* _Work order_
What you give back from the listing below should be an exact copy of the lines from the one with "Voltaire Engracia: BP" down to the one with "Space Invaders Upright Arcade Machine", and it should contain no pictures.

* _The records_
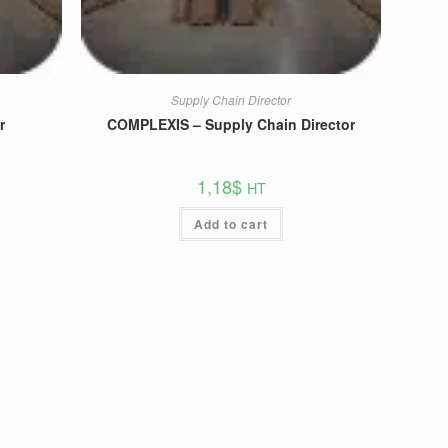
Supply Chain Director
r
COMPLEXIS – Supply Chain Director
1,18
$
HT
Add to cart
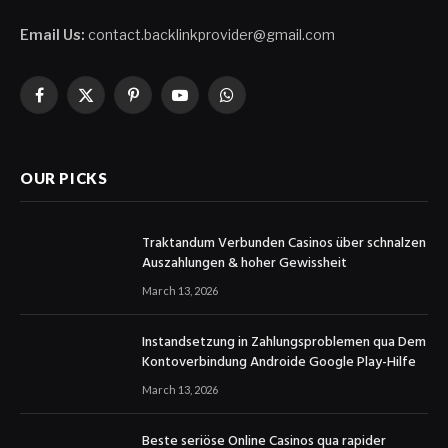
Email Us:
contact.backlinkprovider@gmail.com
Facebook
X
Pinterest
YouTube
WhatsApp
(Twitter)
OUR PICKS
Traktandum Verbunden Casinos über schnalzen
Auszahlungen & hoher Gewissheit
March 13, 2026
Instandsetzung in Zahlungsproblemen qua Dem
Kontoverbindung Androide Google Play-Hilfe
March 13, 2026
Beste seriöse Online Casinos qua rapider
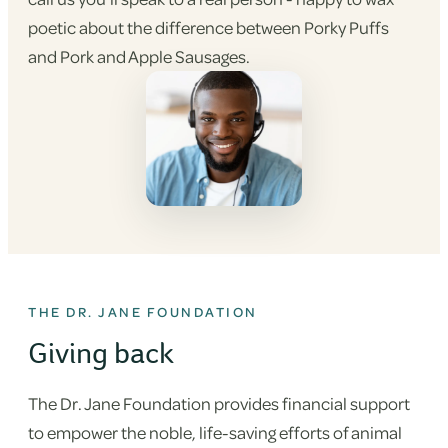
poetic about the difference between Porky Puffs
and Pork and Apple Sausages.
THE DR. JANE FOUNDATION
Giving back
The Dr. Jane Foundation provides financial support
to empower the noble, life-saving efforts of animal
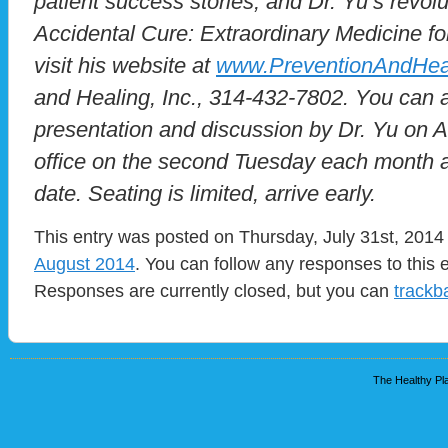
patient success stories, and Dr. Yu’s revol
Accidental Cure: Extraordinary Medicine for
visit his website at
www.PreventionAndHea
and Healing, Inc., 314-432-7802. You can a
presentation and discussion by Dr. Yu on Al
office on the second Tuesday each month at
date. Seating is limited, arrive early.
This entry was posted on Thursday, July 31st, 2014 
August 2014
. You can follow any responses to this 
Responses are currently closed, but you can
trackb
The Healthy Pla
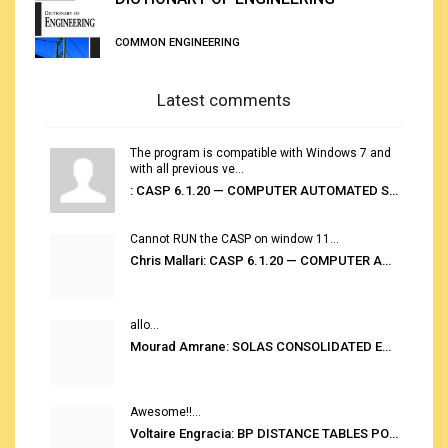
COMMON ENGINEERING
Latest comments
The program is compatible with Windows 7 and
with all previous ve...
: CASP 6.1.20 — COMPUTER AUTOMATED STOWAGE PLANNING SYSTEM
Cannot RUN the CASP on window 11...
Chris Mallari: CASP 6.1.20 — COMPUTER AUTOMATED STOWAGE PLANNING SYSTEM
allo...
Mourad Amrane: SOLAS CONSOLIDATED EDITION 2020
Awesome!!...
Voltaire Engracia: BP DISTANCE TABLES PORT TO PORT PRO V.2.0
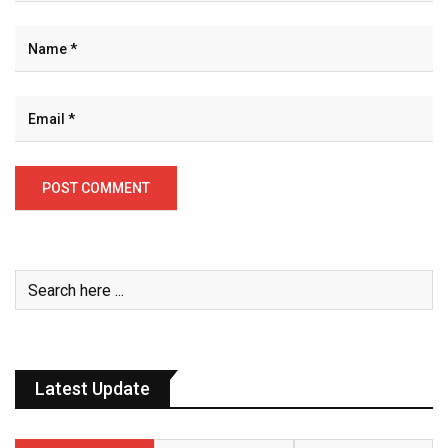
Latest Update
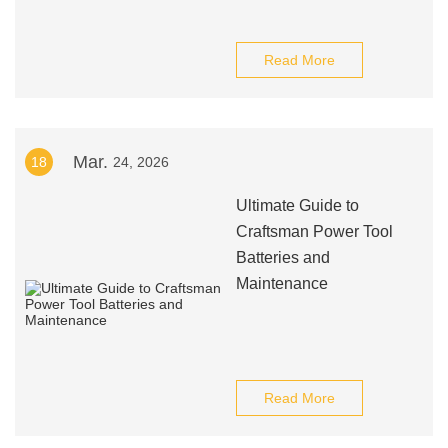
Read More
Mar.
18
24, 2026
Ultimate Guide to
Craftsman Power Tool
Batteries and
Maintenance
Read More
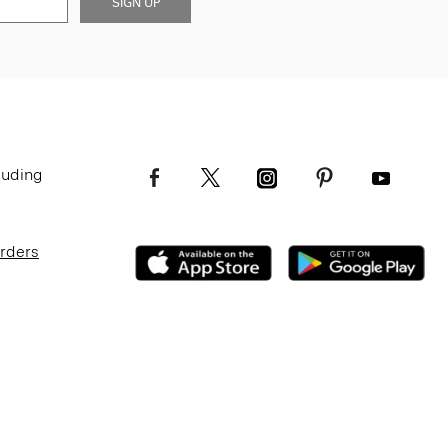
SIGN UP
luding
Orders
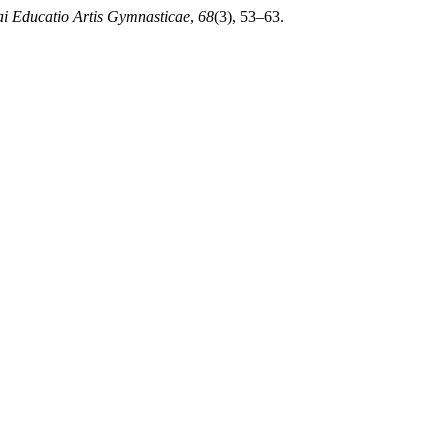
ai Educatio Artis Gymnasticae
,
68
(3), 53–63.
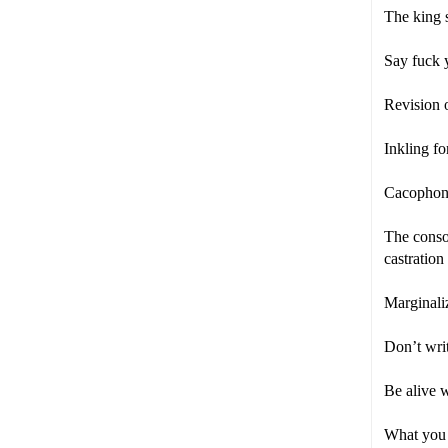
The king 
Say fuck y
Revision o
Inkling fo
Cacophony
The conson
castratio
Marginaliz
Don’t writ
Be alive 
What you c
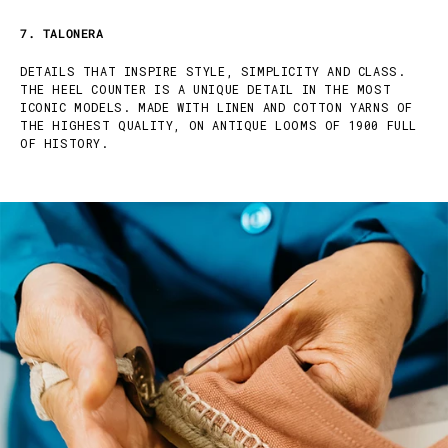
7. TALONERA
DETAILS THAT INSPIRE STYLE, SIMPLICITY AND CLASS.
THE HEEL COUNTER IS A UNIQUE DETAIL IN THE MOST
ICONIC MODELS. MADE WITH LINEN AND COTTON YARNS OF
THE HIGHEST QUALITY, ON ANTIQUE LOOMS OF 1900 FULL
OF HISTORY.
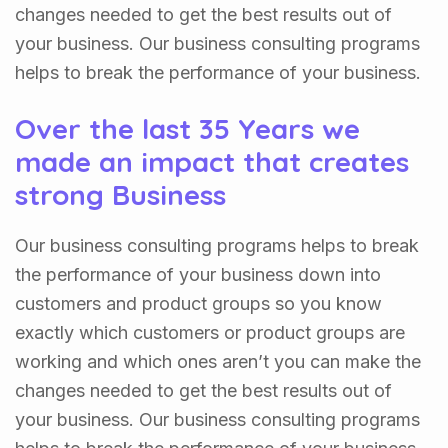
changes needed to get the best results out of
your business. Our business consulting programs
helps to break the performance of your business.
Over the last 35 Years we
made an impact that creates
strong Business
Our business consulting programs helps to break
the performance of your business down into
customers and product groups so you know
exactly which customers or product groups are
working and which ones aren’t you can make the
changes needed to get the best results out of
your business. Our business consulting programs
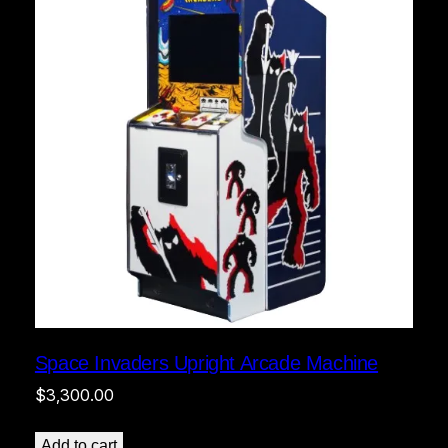
Space Invaders Upright Arcade Machine
$
3,300.00
Add to cart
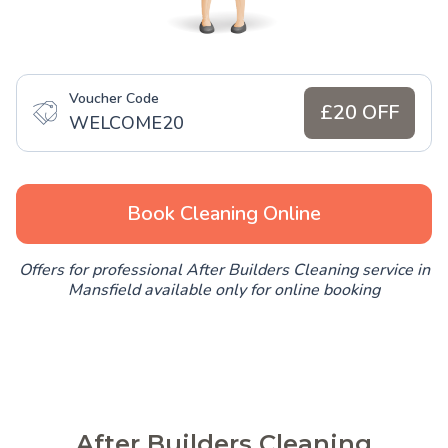
Voucher Code
£20 OFF
WELCOME20
Book Cleaning Online
Offers for professional After Builders Cleaning service in
Mansfield available only for online booking
After Builders Cleaning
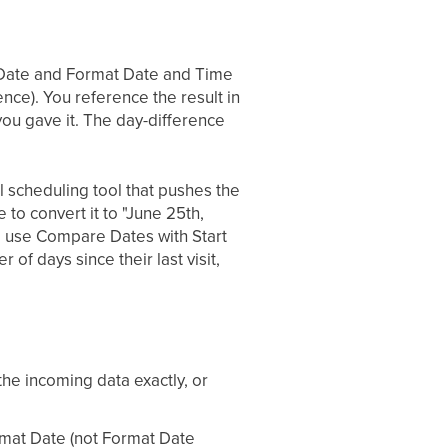
t Date and Format Date and Time
nce). You reference the result in
 you gave it. The day-difference
l scheduling tool that pushes the
o convert it to "June 25th,
r, use Compare Dates with Start
of days since their last visit,
e incoming data exactly, or
rmat Date (not Format Date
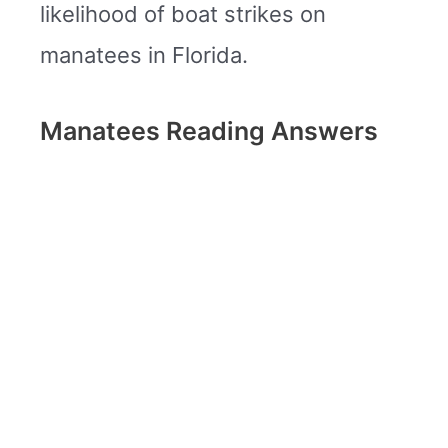
likelihood of boat strikes on
manatees in Florida.
Manatees Reading Answers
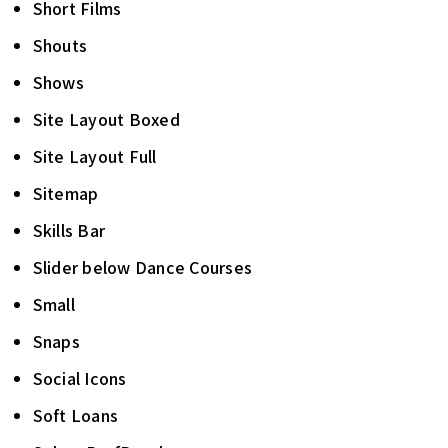
Short Films
Shouts
Shows
Site Layout Boxed
Site Layout Full
Sitemap
Skills Bar
Slider below Dance Courses
Small
Snaps
Social Icons
Soft Loans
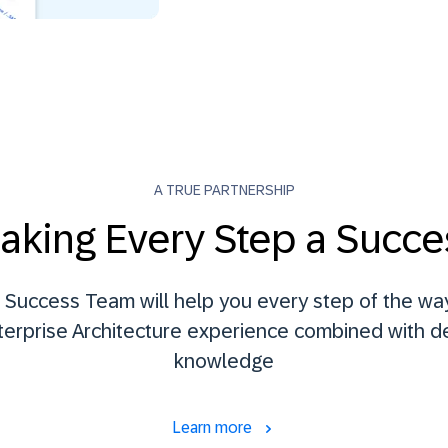
A TRUE PARTNERSHIP
aking Every Step a Succe
Success Team will help you every step of the way
terprise Architecture experience combined with 
knowledge
Learn more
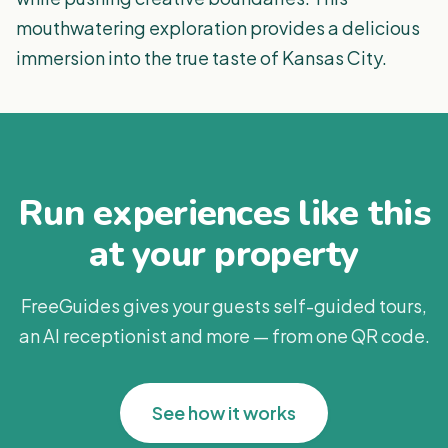
mouthwatering exploration provides a delicious
immersion into the true taste of Kansas City.
Run experiences like this
at your property
FreeGuides gives your guests self-guided tours,
an AI receptionist and more — from one QR code.
See how it works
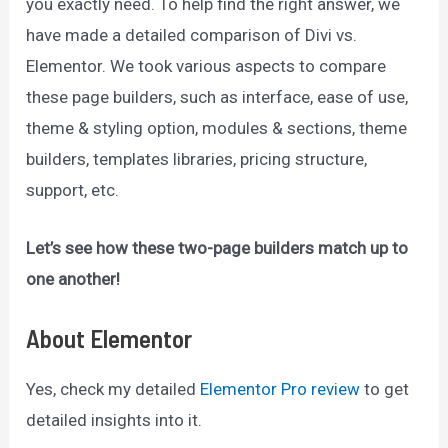
you exactly need. To help find the right answer, we
have made a detailed comparison of Divi vs.
Elementor. We took various aspects to compare
these page builders, such as interface, ease of use,
theme & styling option, modules & sections, theme
builders, templates libraries, pricing structure,
support, etc.
Let’s see how these two-page builders match up to
one another!
About Elementor
Yes, check my detailed
Elementor Pro review
to get
detailed insights into it.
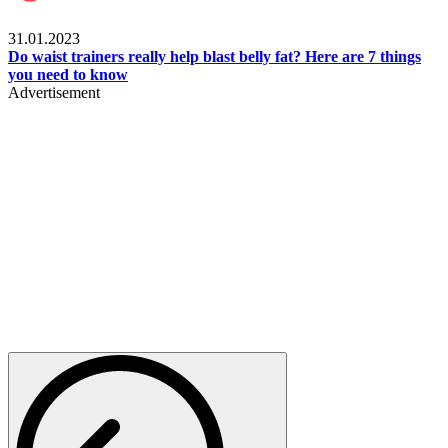
Beauty & Health
31.01.2023
Do waist trainers really help blast belly fat? Here are 7 things
you need to know
Advertisement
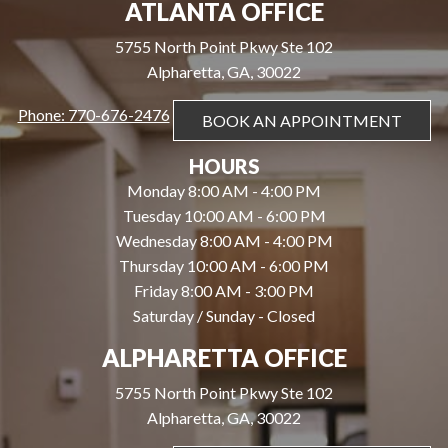
ATLANTA OFFICE
5755 North Point Pkwy Ste 102
Alpharetta, GA, 30022
Phone: 770-676-2476
BOOK AN APPOINTMENT
HOURS
Monday 8:00 AM - 4:00 PM
Tuesday 10:00 AM - 6:00 PM
Wednesday 8:00 AM - 4:00 PM
Thursday 10:00 AM - 6:00 PM
Friday 8:00 AM - 3:00 PM
Saturday / Sunday - Closed
ALPHARETTA OFFICE
5755 North Point Pkwy Ste 102
Alpharetta, GA, 30022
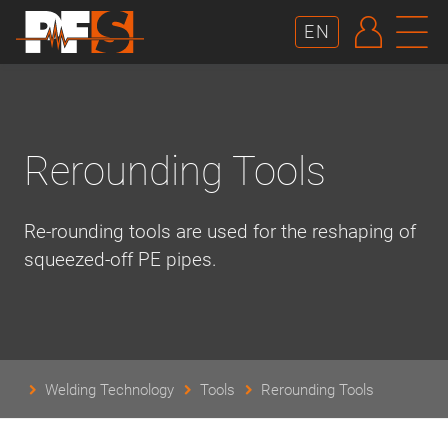
AUTHE
N
EN
Rerounding Tools
Re-rounding tools are used for the reshaping of
squeezed-off PE pipes.
Welding Technology
Tools
Rerounding Tools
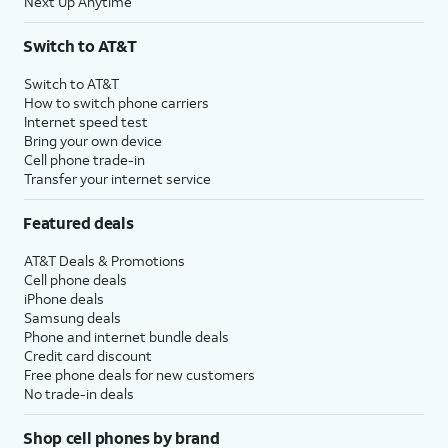
Next Up Anytime
Switch to AT&T
Switch to AT&T
How to switch phone carriers
Internet speed test
Bring your own device
Cell phone trade-in
Transfer your internet service
Featured deals
AT&T Deals & Promotions
Cell phone deals
iPhone deals
Samsung deals
Phone and internet bundle deals
Credit card discount
Free phone deals for new customers
No trade-in deals
Shop cell phones by brand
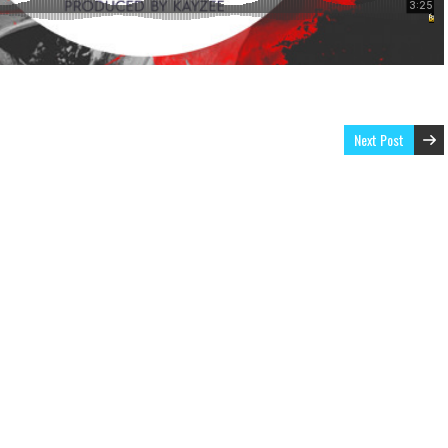
Next Post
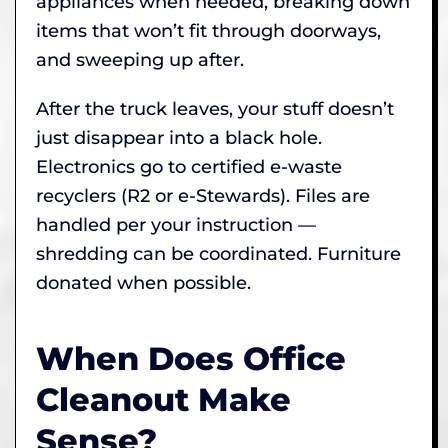
appliances when needed, breaking down
items that won’t fit through doorways,
and sweeping up after.
After the truck leaves, your stuff doesn’t
just disappear into a black hole.
Electronics go to certified e-waste
recyclers (R2 or e-Stewards). Files are
handled per your instruction —
shredding can be coordinated. Furniture
donated when possible.
When Does Office
Cleanout Make
Sense?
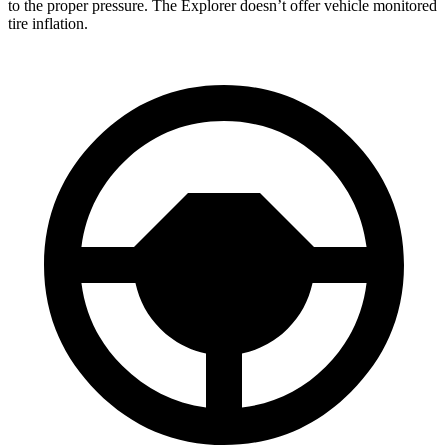
to the proper pressure. The Explorer doesn’t offer vehicle monitored
tire inflation.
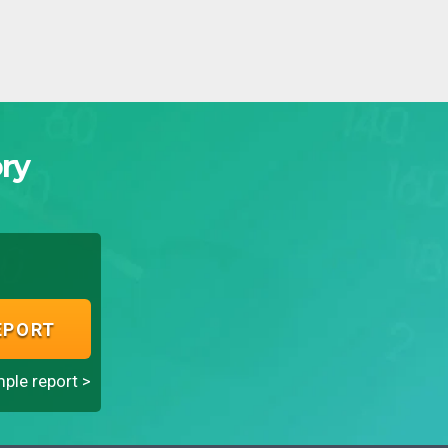
ry
EPORT
ple report >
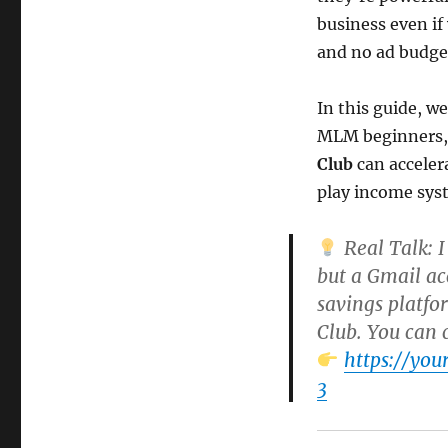
business even if 
and no ad budge
In this guide, w
MLM beginners, 
Club
can acceler
play income sys
Real Talk:
I
but a Gmail ac
savings platfo
Club
. You can 
https://yo
3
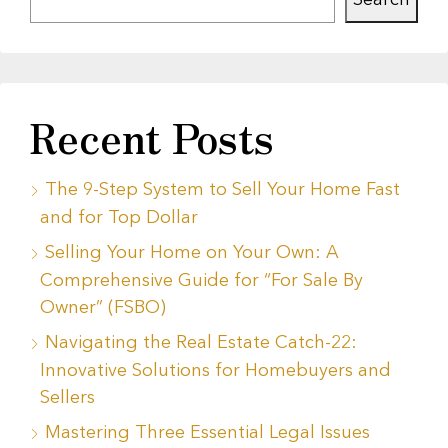
Search
Recent Posts
The 9-Step System to Sell Your Home Fast
and for Top Dollar
Selling Your Home on Your Own: A
Comprehensive Guide for “For Sale By
Owner” (FSBO)
Navigating the Real Estate Catch-22:
Innovative Solutions for Homebuyers and
Sellers
Mastering Three Essential Legal Issues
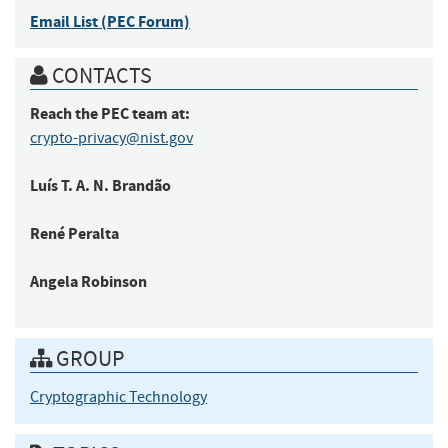
Email List (PEC Forum)
CONTACTS
Reach the PEC team at:
crypto-privacy@nist.gov
Luís
T. A. N. Brandão
René
Peralta
Angela
Robinson
GROUP
Cryptographic Technology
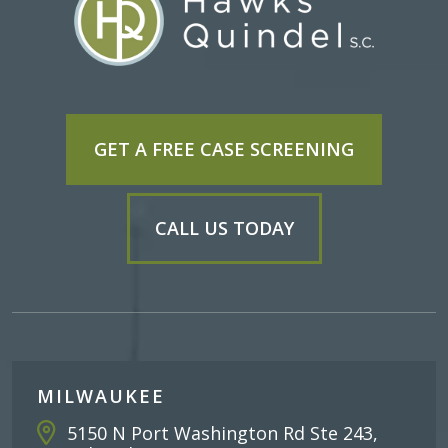
GET A FREE CASE SCREENING
CALL US TODAY
MILWAUKEE
5150 N Port Washington Rd Ste 243,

* _Written solution_
Voltaire Engracia: BP DISTANCE TABLES PORT TO PORT PRO V.2.0
Latest Update
Read More
Mar.
18
24, 2026
Ultimate Guide to
Craftsman Power Tool
Batteries and
Maintenance
Read More
SIGN UP
luding
Orders
ai Educatio Artis Gymnasticae
,
68
(3), 53–63.
The king 
Say fuck y
Revision o
Inkling fo
Cacophony
The conson
castratio
Marginaliz
Don’t writ
Be alive 
What you c
7. TALONERA
DETAILS THAT INSPIRE STYLE, SIMPLICITY AND CLASS.
THE HEEL COUNTER IS A UNIQUE DETAIL IN THE MOST
ICONIC MODELS. MADE WITH LINEN AND COTTON YARNS OF
THE HIGHEST QUALITY, ON ANTIQUE LOOMS OF 1900 FULL
OF HISTORY.
changes needed to get the best results out of
your business. Our business consulting programs
helps to break the performance of your business.
Over the last 35 Years we
made an impact that creates
strong Business
Our business consulting programs helps to break
the performance of your business down into
customers and product groups so you know
exactly which customers or product groups are
working and which ones aren’t you can make the
changes needed to get the best results out of
your business. Our business consulting programs
Space Invaders Upright Arcade Machine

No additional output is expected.